CORTEZ, Colo. — In 1880, the miners of Colorado talked the federal government into kicking the Utes out of the mountains of Colorado, allowing for the construction of Aspen, Telluride, and other mining towns. The Utes were put onto reservations in the arid, seemingly worthless deserts. The next century wasn’t a pretty one for the Utes.

Then, in the 1990s, natural gas deposits were discovered on the Ute lands in the Four Corners area, and now the Utes have become incredibly wealthy. The tribe distributes $30,000 per person per year. Tribal elders, those 55 and older, receive $55,000 a year.

Still, that’s only 10 per cent of the $2 billion in assets now held by the 1,400-member tribe, and some members want more, reports The Denver Post. But tribal leaders say the natural gas deposits will be depleted, which is why they have hired financial advisors, to ensure money for future generations.

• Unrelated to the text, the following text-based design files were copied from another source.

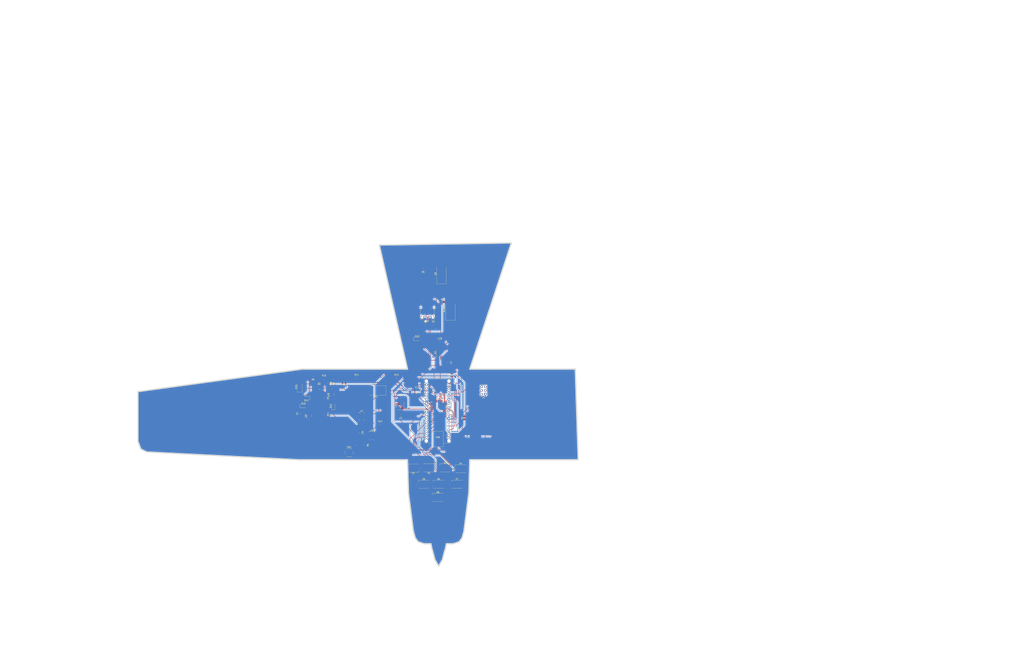
<source format=kicad_pcb>
(kicad_pcb
	(version 20240108)
	(generator "pcbnew")
	(generator_version "8.0")
	(general
		(thickness 1.6)
		(legacy_teardrops no)
	)
	(paper "A4")
	(layers
		(0 "F.Cu" signal)
		(31 "B.Cu" signal)
		(32 "B.Adhes" user "B.Adhesive")
		(33 "F.Adhes" user "F.Adhesive")
		(34 "B.Paste" user)
		(35 "F.Paste" user)
		(36 "B.SilkS" user "B.Silkscreen")
		(37 "F.SilkS" user "F.Silkscreen")
		(38 "B.Mask" user)
		(39 "F.Mask" user)
		(40 "Dwgs.User" user "User.Drawings")
		(41 "Cmts.User" user "User.Comments")
		(42 "Eco1.User" user "User.Eco1")
		(43 "Eco2.User" user "User.Eco2")
		(44 "Edge.Cuts" user)
		(45 "Margin" user)
		(46 "B.CrtYd" user "B.Courtyard")
		(47 "F.CrtYd" user "F.Courtyard")
		(48 "B.Fab" user)
		(49 "F.Fab" user)
		(50 "User.1" user)
		(51 "User.2" user)
		(52 "User.3" user)
		(53 "User.4" user)
		(54 "User.5" user)
		(55 "User.6" user)
		(56 "User.7" user)
		(57 "User.8" user)
		(58 "User.9" user)
	)
	(setup
		(pad_to_mask_clearance 0)
		(allow_soldermask_bridges_in_footprints no)
		(pcbplotparams
			(layerselection 0x00010fc_ffffffff)
			(plot_on_all_layers_selection 0x0000000_00000000)
			(disableapertmacros no)
			(usegerberextensions no)
			(usegerberattributes yes)
			(usegerberadvancedattributes yes)
			(creategerberjobfile yes)
			(dashed_line_dash_ratio 12.000000)
			(dashed_line_gap_ratio 3.000000)
			(svgprecision 4)
			(plotframeref no)
			(viasonmask no)
			(mode 1)
			(useauxorigin no)
			(hpglpennumber 1)
			(hpglpenspeed 20)
			(hpglpendiameter 15.000000)
			(pdf_front_fp_property_popups yes)
			(pdf_back_fp_property_popups yes)
			(dxfpolygonmode yes)
			(dxfimperialunits yes)
			(dxfusepcbnewfont yes)
			(psnegative no)
			(psa4output no)
			(plotreference yes)
			(plotvalue yes)
			(plotfptext yes)
			(plotinvisibletext no)
			(sketchpadsonfab no)
			(subtractmaskfromsilk no)
			(outputformat 1)
			(mirror no)
			(drillshape 1)
			(scaleselection 1)
			(outputdirectory "")
		)
	)
	(net 0 "")
	(net 1 "VCC")
	(net 2 "Net-(U1-XTAL1{slash}PB6)")
	(net 3 "GND")
	(net 4 "Net-(U1-XTAL2{slash}PB7)")
	(net 5 "D12")
	(net 6 "D13")
	(net 7 "/RESET")
	(net 8 "D11")
	(net 9 "D0")
	(net 10 "A4")
	(net 11 "D5")
	(net 12 "D7")
	(net 13 "A2")
	(net 14 "D9")
	(net 15 "D2")
	(net 16 "A1")
	(net 17 "A0")
	(net 18 "A7")
	(net 19 "D1")
	(net 20 "D8")
	(net 21 "A5")
	(net 22 "A3")
	(net 23 "D4")
	(net 24 "D6")
	(net 25 "A6")
	(net 26 "D10")
	(net 27 "D3")
	(net 28 "AREF")
	(net 29 "Net-(U3-~{RTS})")
	(net 30 "VS")
	(net 31 "VDD")
	(net 32 "unconnected-(D1-VDD-Pad3)")
	(net 33 "unconnected-(D1-DOUT-Pad1)")
	(net 34 "unconnected-(D2-DOUT-Pad1)")
	(net 35 "unconnected-(D2-VDD-Pad3)")
	(net 36 "unconnected-(D3-DOUT-Pad1)")
	(net 37 "unconnected-(D3-VDD-Pad3)")
	(net 38 "unconnected-(D4-VDD-Pad3)")
	(net 39 "unconnected-(D4-DOUT-Pad1)")
	(net 40 "unconnected-(D5-DOUT-Pad1)")
	(net 41 "unconnected-(D5-VDD-Pad3)")
	(net 42 "unconnected-(D6-VDD-Pad3)")
	(net 43 "unconnected-(D6-DOUT-Pad1)")
	(net 44 "unconnected-(D7-VDD-Pad3)")
	(net 45 "unconnected-(D7-DOUT-Pad1)")
	(net 46 "unconnected-(D8-DOUT-Pad1)")
	(net 47 "unconnected-(D8-VDD-Pad3)")
	(net 48 "VBUS")
	(net 49 "Net-(D10-A)")
	(net 50 "Net-(D11-A)")
	(net 51 "Net-(J2-CC2)")
	(net 52 "/UD+")
	(net 53 "unconnected-(J2-SHIELD-PadS1)")
	(net 54 "unconnected-(J2-SBU1-PadA8)")
	(net 55 "unconnected-(J2-SHIELD-PadS1)_0")
	(net 56 "unconnected-(J2-SHIELD-PadS1)_1")
	(net 57 "/UD-")
	(net 58 "unconnected-(J2-SHIELD-PadS1)_2")
	(net 59 "unconnected-(J2-SBU2-PadB8)")
	(net 60 "Net-(J2-CC1)")
	(net 61 "Net-(U2-~{CS})")
	(net 62 "unconnected-(U2-Vs-Pad6)")
	(net 63 "unconnected-(U2-INT1-Pad8)")
	(net 64 "unconnected-(U2-RES-Pad3)")
	(net 65 "unconnected-(U2-NC-Pad10)")
	(net 66 "unconnected-(U2-SDO{slash}ADDR-Pad12)")
	(net 67 "unconnected-(U2-INT2-Pad9)")
	(net 68 "unconnected-(U2-RES-Pad11)")
	(net 69 "unconnected-(A1-VIN-Pad30)")
	(net 70 "Vdrive")
	(net 71 "/USB_P")
	(net 72 "Net-(D14-A)")
	(net 73 "Net-(D14-K)")
	(net 74 "Net-(D15-K)")
	(net 75 "+BATT")
	(net 76 "Net-(U5-PROG)")
	(net 77 "Net-(U7-CSB-Pad4)")
	(net 78 "unconnected-(U7-SDO-Pad6)")
	(net 79 "unconnected-(U7-PS-Pad2)")
	(footprint "Connector_USB:USB_C_Receptacle_Amphenol_12401548E4-2A" (layer "F.Cu") (at 157.5 64 180))
	(footprint "Resistor_SMD:R_0805_2012Metric_Pad1.20x1.40mm_HandSolder" (layer "F.Cu") (at 125.5 140))
	(footprint "Capacitor_SMD:C_0805_2012Metric_Pad1.18x1.45mm_HandSolder" (layer "F.Cu") (at 173.9625 107 90))
	(footprint "LED_SMD:LED_WS2812_PLCC6_5.0x5.0mm_P1.6mm" (layer "F.Cu") (at 169.5 169.9))
	(footprint "Diode_SMD:D_SMC_Handsoldering" (layer "F.Cu") (at 122.5 117.5 180))
	(footprint "Diode_SMD:D_1206_3216Metric_Pad1.42x1.75mm_HandSolder" (layer "F.Cu") (at 150.5125 82.5))
	(footprint "LED_SMD:LED_WS2812_PLCC6_5.0x5.0mm_P1.6mm" (layer "F.Cu") (at 180.05 170.4))
	(footprint "Capacitor_SMD:C_0805_2012Metric_Pad1.18x1.45mm_HandSolder" (layer "F.Cu") (at 88.5 122.5 -90))
	(footprint "LED_SMD:LED_WS2812_PLCC6_5.0x5.0mm_P1.6mm" (layer "F.Cu") (at 158.5 169.9 180))
	(footprint "Diode_SMD:D_SMC_Handsoldering" (layer "F.Cu") (at 167 38.4 90))
	(footprint "Crystal:Crystal_SMD_3225-4Pin_3.2x2.5mm_HandSoldering" (layer "F.Cu") (at 139.35 127.95 90))
	(footprint "Capacitor_SMD:C_0805_2012Metric_Pad1.18x1.45mm_HandSolder" (layer "F.Cu") (at 139.5375 134.5 180))
	(footprint "Resistor_SMD:R_0805_2012Metric_Pad1.20x1.40mm_HandSolder" (layer "F.Cu") (at 182.5 136 90))
	(footprint "LED_SMD:LED_WS2812_PLCC6_5.0x5.0mm_P1.6mm" (layer "F.Cu") (at 155.05 181))
	(footprint "LED_SMD:LED_WS2812_PLCC6_5.0x5.0mm_P1.6mm" (layer "F.Cu") (at 148 170 180))
	(footprint "Resistor_SMD:R_0805_2012Metric_Pad1.20x1.40mm_HandSolder" (layer "F.Cu") (at 115.5 154.5 -90))
	(footprint "Package_QFP:TQFP-32_7x7mm_P0.8mm" (layer "F.Cu") (at 164.5 129))
	(footprint "Package_LGA:LGA-8_3x5mm_P1.25mm" (layer "F.Cu") (at 113 135))
	(footprint "Module:Arduino_Nano_WithMountingHoles" (layer "F.Cu") (at 156.76 113.56))
	(footprint "Resistor_SMD:R_0805_2012Metric_Pad1.20x1.40mm_HandSolder" (layer "F.Cu") (at 167.5 57.5))
	(footprint "Resistor_SMD:R_0805_2012Metric_Pad1.20x1.40mm_HandSolder" (layer "F.Cu") (at 71 133 90))
	(footprint "Button_Switch_SMD:SW_Push_1P1T_XKB_TS-1187A" (layer "F.Cu") (at 104.5 159.5))
	(footprint "Capacitor_SMD:C_0805_2012Metric_Pad1.18x1.45mm_HandSolder" (layer "F.Cu") (at 139.5 122))
	(footprint "Package_TO_SOT_SMD:TSOT-23-5" (layer "F.Cu") (at 77.45 134.6375 90))
	(footprint "Resistor_SMD:R_0805_2012Metric_Pad1.20x1.40mm_HandSolder" (layer "F.Cu") (at 156 72.5))
	(footprint "Resistor_SMD:R_0805_2012Metric_Pad1.20x1.40mm_HandSolder" (layer "F.Cu") (at 161.5 72.5))
	(footprint "Diode_SMD:D_1206_3216Metric_Pad1.42x1.75mm_HandSolder" (layer "F.Cu") (at 93.72 128.0125 90))
	(footprint "Diode_SMD:D_SMC_Handsoldering" (layer "F.Cu") (at 173 63 90))
	(footprint "LED_SMD:LED_WS2812_PLCC6_5.0x5.0mm_P1.6mm" (layer "F.Cu") (at 165 181))
	(footprint "Capacitor_SMD:C_0805_2012Metric_Pad1.18x1.45mm_HandSolder" (layer "F.Cu") (at 94 111 180))
	(footprint "Resistor_SMD:R_0805_2012Metric_Pad1.20x1.40mm_HandSolder" (layer "F.Cu") (at 80 108.5 180))
	(footprint "Capacitor_SMD:C_0805_2012Metric_Pad1.18x1.45mm_HandSolder"
		(layer "F.Cu")
		(uuid "a68da556-820d-497d-87c4-997f8ef5a419")
		(at 149.9625 117)
		(descr "Capacitor SMD 0805 (2012 Metric), square (rectangular) end terminal, IPC_7351 nominal with elongated pad for handsoldering. (Body size source: IPC-SM-782 page 76, https://www.pcb-3d.com/wordpress/wp-content/uploads/ipc-sm-782a_amendment_1_and_2.pdf, https://docs.google.com/spreadsheets/d/1BsfQQcO9C6DZCsRaXUlFlo91Tg2WpOkGARC1WS5S8t0/edit?usp=sharing), generated with kicad-footprint-generator")
		(tags "capacitor handsolder")
		(property "Reference" "C1"
			(at 0 -1.68 0)
			(layer "F.SilkS")
			(uuid "f458ef85-34f0-4078-8acc-e0b26844a4eb")
			(effects
				(font
					(size 1 1)
					(thickness 0.15)
				)
			)
		)
		(property "Value" "100 nF"
			(at 0 1.68 0)
			(layer "F.Fab")
			(uuid "7593f119-d598-438c-afcc-9594395d96f1")
			(effects
				(font
					(size 1 1)
					(thickness 0.15)
				)
			)
		)
		(property "Footprint" "Capacitor_SMD:C_0805_2012Metric_Pad1.18x1.45mm_HandSolder"
			(at 0 0 0)
			(unlocked yes)
			(layer "F.Fab")
			(hide yes)
			(uuid "a687782c-07ad-4cba-8337-3ec6b43e9b6c")
			(effects
				(font
					(size 1.27 1.27)
					(thickness 0.15)
				)
			)
		)
		(property "Datasheet" ""
			(at 0 0 0)
			(unlocked yes)
			(layer "F.Fab")
			(hide yes)
			(uuid "a89a071f-09ad-4dbe-b664-fd87f0b2a0d0")
			(effects
				(font
					(size 1.27 1.27)
					(thickness 0.15)
				)
			)
		)
		(property "Description" "Unpolarized capacitor"
			(at 0 0 0)
			(unlocked yes)
			(layer "F.Fab")
			(hide yes)
			(uuid "b0411df8-7f81-4705-9eba-a77f96bac949")
			(effects
				(font
					(size 1.27 1.27)
					(thickness 0.15)
				)
			)
		)
		(property ki_fp_filters "C_*")
		(path "/245e8d46-b5df-4730-8228-7a2d4a7386e2")
		(sheetname "Root")
		(sheetfile "Avionics.kicad_sch")
		(attr smd)
		(fp_line
			(start -0.261252 -0.735)
			(end 0.261252 -0.735)
			(stroke
				(width 0.12)
				(type solid)
			)
			(layer "F.SilkS")
			(uuid "75474fce-e71d-4868-a4cc-1eaea9248f27")
		)
		(fp_line
			(start -0.261252 0.735)
			(end 0.261252 0.735)
			(stroke
				(width 0.12)
				(type solid)
			)
			(layer "F.SilkS")
			(uuid "16ab6ce9-9e49-4d04-bf2a-5a4a1bc89e5a")
		)
		(fp_line
			(start -1.88 -0.98)
			(end 1.88 -0.98)
			(stroke
				(width 0.05)
				(type solid)
			)
			(layer "F.CrtYd")
			(uuid "ec68e8dc-6629-4ced-848e-5cc62a148525")
		)
		(fp_line
			(start -1.88 0.98)
			(end -1.88 -0.98)
			(stroke
				(width 0.05)
				(type solid)
			)
			(layer "F.CrtYd")
			(uuid "2af19235-b5d0-4b8e-899d-d808d238a02a")
		)
		(fp_line
			(start 1.88 -0.98)
			(end 1.88 0.98)
			(stroke
				(width 0.05)
				(type solid)
			)
			(layer "F.CrtYd")
			(uuid "fc69266a-c51b-4ecc-a177-4d6e6073bc17")
		)
		(fp_line
			(start 1.88 0.98)
			(end -1.88 0.98)
			(stroke
				(width 0.05)
				(type solid)
			)
			(layer "F.CrtYd")
			(uuid "07b94b65-de08-439b-9376-645e74f4c239")
		)
		(fp_line
			(start -1 -0.625)
			(end 1 -0.625)
			(stroke
				(width 0.1)
				(type solid)
			)
			(layer "F.Fab")
			(uuid "2b97f25a-6b35-402f-b4b8-d1bd99baad60")
		)
		(fp_line
			(start -1 0.625)
			(end -1 -0.625)
			(stroke
				(width 0.1)
				(type solid)
			)
			(layer "F.Fab")
			(uuid "0b7229a8-a084-4bd5-a6ec-2a07c7d211e2")
		)
		(fp_line
			(start 1 -0.625)
			(end 1 0.625)
			(stroke
				(width 0.1)
				(type solid)
			)
			(layer "F.Fab")
			(uuid "debd486c-b3ca-4210-8f8e-2fd83a1813a9")
		)
		(fp_line
			(start 1 0.625)
			(end -1 0.625)
			(stroke
				(
... [413481 chars truncated]
</source>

Third man in Halloween beating sentenced to jail

BRECKENRIDGE, Colo. — The third of three men convicted in a Halloween night beating death on Breckenridge’s main street two years ago has been sentenced. Two of the men received 28-year prison sentences, and the third an 18-month sentence.

The three men beat to death Cody Weiland after an early morning argument in a restaurant was followed into the street. After that, says the Summit Daily News, "some Summit residents found themselves locking their doors at night, and thinking twice about leaving the door unlocked in the dark corner of the parking lot."

The newspaper suggests that Summit County is becoming more afflicted with violent crimes, but offers no real evidence to back up that statement or a companion one, namely that Summit County has lost its innocence. Murders, particularly during the years of cocaine binging, were fairly common in the high country of Colorado during the 1980s, despite a much smaller population. However, public beatings such as the one in Breckeridge, were admittedly rare, if non-existent.

Homeowners require bear-proof containers

BEAVER CREEK, Colo. — Homeowner groups in Beaver Creek have passed new laws mandating bear-proof trash containers in areas where bears are common.

One "problem bear" was killed by wildlife officers earlier this summer, a second was shot by a homeowner when he said it became aggressive, and a third was trapped and tagged for identification for possible destruction if it continues to become a problem, notes the Vail Daily.

Hypothermia blamed in death of lost hunter

DURANGO, Colo. — Hypothermia was blamed in the death of a 40-year-old restaurant manager who became lost while hunting northwest of Durango.

He had talked with both of his parents, either by radio or cell phone, after becoming lost, and said he was finding shelter. But searchers believe that he became wet and cold, causing his body temperature to drop, in turn causing him to become confused. He drowned in a creek about three-quarters of a mile from the road, reports the Durango Herald.

Helicopters needed to remove busted Bronc

SILVERTON, Colo. — A couple of years ago, a Bronco somehow got off the road near the summit of Engineer Pass and rolled. The site is far above timberline on a steep slope of scree in the Silverton-Ouray-Lake City triangle.

The owner of the wreck wouldn’t remove it, and so finally the National Guard was persuaded to dispatch two helicopters to lift the junk to a place where it could be loaded onto a truck, reports the Silverton Standard.